- _ТЕКСТ_:
◆ ◆ ◆

Реферат: “Византийский миф” в Истории одного города
Персонаж очерка “Война за просвещение” Василиск Семёнович Бородавкин обладал, по указанию автора, “какою-то неслыханной административной въедчивостью”, однако же руководил городом Глуповом дольше, чем остальные градоначальники, — около двадцати лет: с 1779 до 1798 года. Щедрин при этом выделяет его “особенность”, отличающую его от градоначальников прежних: “он был сочинитель”. Сочинял он не что иное, как проект о возвращении “древней Византии под сень российския державы”, и “проект” этот (отмечает автор) вполне соответствовал насущным глуповским нуждам: “Очень часто видали глуповцы, как он, сидя на балконе градоначальнического дома, взирал оттуда, с полными слёз глазами, на синеющие вдалеке византийские твердыни. Выгонные земли Византии и Глупова были до такой степени смежны, что византийские стада почти постоянно смешивались с глуповскими, и из этого выходили беспрестанные пререкания. Казалось, стоило только кликнуть клич…”
“Клича” никто не кликнул — и Бородавкину вспомнились стихи известного славянофила А.С.Хомякова. Из этих стихов Щедрин привёл только заключительный рефрен — нам же нелишне вспомнить их целиком. Это стихотворение было написано летом 1847 года, когда Хомяков во время своего заграничного путешествия встретился в Праге с известным панславистом Вацлавом Ганкой (которому эти стихи и были отосланы и появились в чешской печати раньше, чем в русской). Обратим внимание к тому же, что Византия в этом стихотворении никак — ни прямо, ни косвенно — не упоминается:
Беззвёздная полночь дышала прохладой,
Крутилася Лаба, гремя под окном;
О Праге я с грустною думал отрадой,
О Праге мечтал, забываяся сном.
Мне снилось — лечу я: орёл сизокрылый
Давно и давно бы в полёте отстал,
А я, увлекаем невидимой силой,
Всё выше и выше взлетал.
И с неба картину я зрел величаву,
В уборе и блеске весь Западный край,
Мораву, и Лабу, и дальнюю Саву,
Гремящий и синий Дунай.
И Прагу я видел: и Прага сияла,
Сиял златоверхий на Петчине храм:
Молитва славянская громко звучала
В напевах, знакомых минувшим векам.
И в старой одежде святого Кирилла
Епископ на Петчин всходил.
И следом валила народная сила,
И воздух был полон куреньем кадил.
И клир, воспевая небесную славу,
Лил милость Господню на Западный край,
На Лабу, Мораву, на дальнюю Саву,
На шумный и синий Дунай.

◆ ◆ ◆

- _ПРИВЕДЁННЫЕ СТРОКИ_:
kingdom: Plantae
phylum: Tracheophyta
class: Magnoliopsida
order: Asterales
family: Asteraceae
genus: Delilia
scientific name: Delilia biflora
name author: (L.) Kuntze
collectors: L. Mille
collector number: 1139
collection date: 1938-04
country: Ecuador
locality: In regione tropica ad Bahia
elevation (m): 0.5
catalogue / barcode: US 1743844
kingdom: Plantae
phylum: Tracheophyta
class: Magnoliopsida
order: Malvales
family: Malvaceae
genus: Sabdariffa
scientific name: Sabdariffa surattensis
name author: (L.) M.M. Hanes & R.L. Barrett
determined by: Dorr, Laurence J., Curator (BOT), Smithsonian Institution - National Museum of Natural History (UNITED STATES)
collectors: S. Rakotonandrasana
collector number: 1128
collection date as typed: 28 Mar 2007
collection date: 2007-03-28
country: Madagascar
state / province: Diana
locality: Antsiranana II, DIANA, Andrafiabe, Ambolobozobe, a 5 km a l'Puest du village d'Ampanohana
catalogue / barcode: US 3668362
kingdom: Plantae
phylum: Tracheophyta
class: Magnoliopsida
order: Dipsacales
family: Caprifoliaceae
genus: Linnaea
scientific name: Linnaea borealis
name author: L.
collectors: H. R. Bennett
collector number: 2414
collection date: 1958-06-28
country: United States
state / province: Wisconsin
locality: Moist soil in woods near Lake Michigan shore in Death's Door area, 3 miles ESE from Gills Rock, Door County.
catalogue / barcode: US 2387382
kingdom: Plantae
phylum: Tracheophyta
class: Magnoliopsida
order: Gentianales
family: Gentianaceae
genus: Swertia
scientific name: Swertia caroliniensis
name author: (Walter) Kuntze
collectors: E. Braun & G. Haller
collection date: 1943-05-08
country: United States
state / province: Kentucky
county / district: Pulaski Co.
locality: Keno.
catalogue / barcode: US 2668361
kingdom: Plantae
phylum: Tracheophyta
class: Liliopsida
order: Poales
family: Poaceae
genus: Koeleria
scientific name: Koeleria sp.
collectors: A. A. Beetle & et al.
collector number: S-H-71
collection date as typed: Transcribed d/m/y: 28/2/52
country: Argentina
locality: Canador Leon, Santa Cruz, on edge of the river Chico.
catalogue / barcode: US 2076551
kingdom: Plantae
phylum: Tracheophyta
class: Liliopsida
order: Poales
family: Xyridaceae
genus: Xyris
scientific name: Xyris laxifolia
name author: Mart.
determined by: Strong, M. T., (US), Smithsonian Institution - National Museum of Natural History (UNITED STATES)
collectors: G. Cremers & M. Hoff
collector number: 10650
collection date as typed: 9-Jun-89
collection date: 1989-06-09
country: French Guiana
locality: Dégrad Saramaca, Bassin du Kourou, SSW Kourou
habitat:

◆ ◆ ◆

- _УСЛОВИЕ ЗАДАЧИ 1_: Выведите без изменений отрывок реферата, начиная со слов «И с неба картину» и далее до слов «на Петчин всходил.».
- _УСЛОВИЕ ЗАДАЧИ 2_: Среди строк с данными возьмите отрезок, начиная со строки с «name author: (L.) Kuntze» и далее до строки с «family: Caprifoliaceae», замените в нём «collectors» на «collected by» и выведите только эти строки, больше ничего не меняя.

- _ГОТОВЫЙ ОТВЕТ 1_:
И с неба картину я зрел величаву,
В уборе и блеске весь Западный край,
Мораву, и Лабу, и дальнюю Саву,
Гремящий и синий Дунай.
И Прагу я видел: и Прага сияла,
Сиял златоверхий на Петчине храм:
Молитва славянская громко звучала
В напевах, знакомых минувшим векам.
И в старой одежде святого Кирилла
Епископ на Петчин всходил.

- _ГОТОВЫЙ ОТВЕТ 2_:
name author: (L.) Kuntze
collected by: L. Mille
collector number: 1139
collection date: 1938-04
country: Ecuador
locality: In regione tropica ad Bahia
elevation (m): 0.5
catalogue / barcode: US 1743844
kingdom: Plantae
phylum: Tracheophyta
class: Magnoliopsida
order: Malvales
family: Malvaceae
genus: Sabdariffa
scientific name: Sabdariffa surattensis
name author: (L.) M.M. Hanes & R.L. Barrett
determined by: Dorr, Laurence J., Curator (BOT), Smithsonian Institution - National Museum of Natural History (UNITED STATES)
collected by: S. Rakotonandrasana
collector number: 1128
collection date as typed: 28 Mar 2007
collection date: 2007-03-28
country: Madagascar
state / province: Diana
locality: Antsiranana II, DIANA, Andrafiabe, Ambolobozobe, a 5 km a l'Puest du village d'Ampanohana
catalogue / barcode: US 3668362
kingdom: Plantae
phylum: Tracheophyta
class: Magnoliopsida
order: Dipsacales
family: Caprifoliaceae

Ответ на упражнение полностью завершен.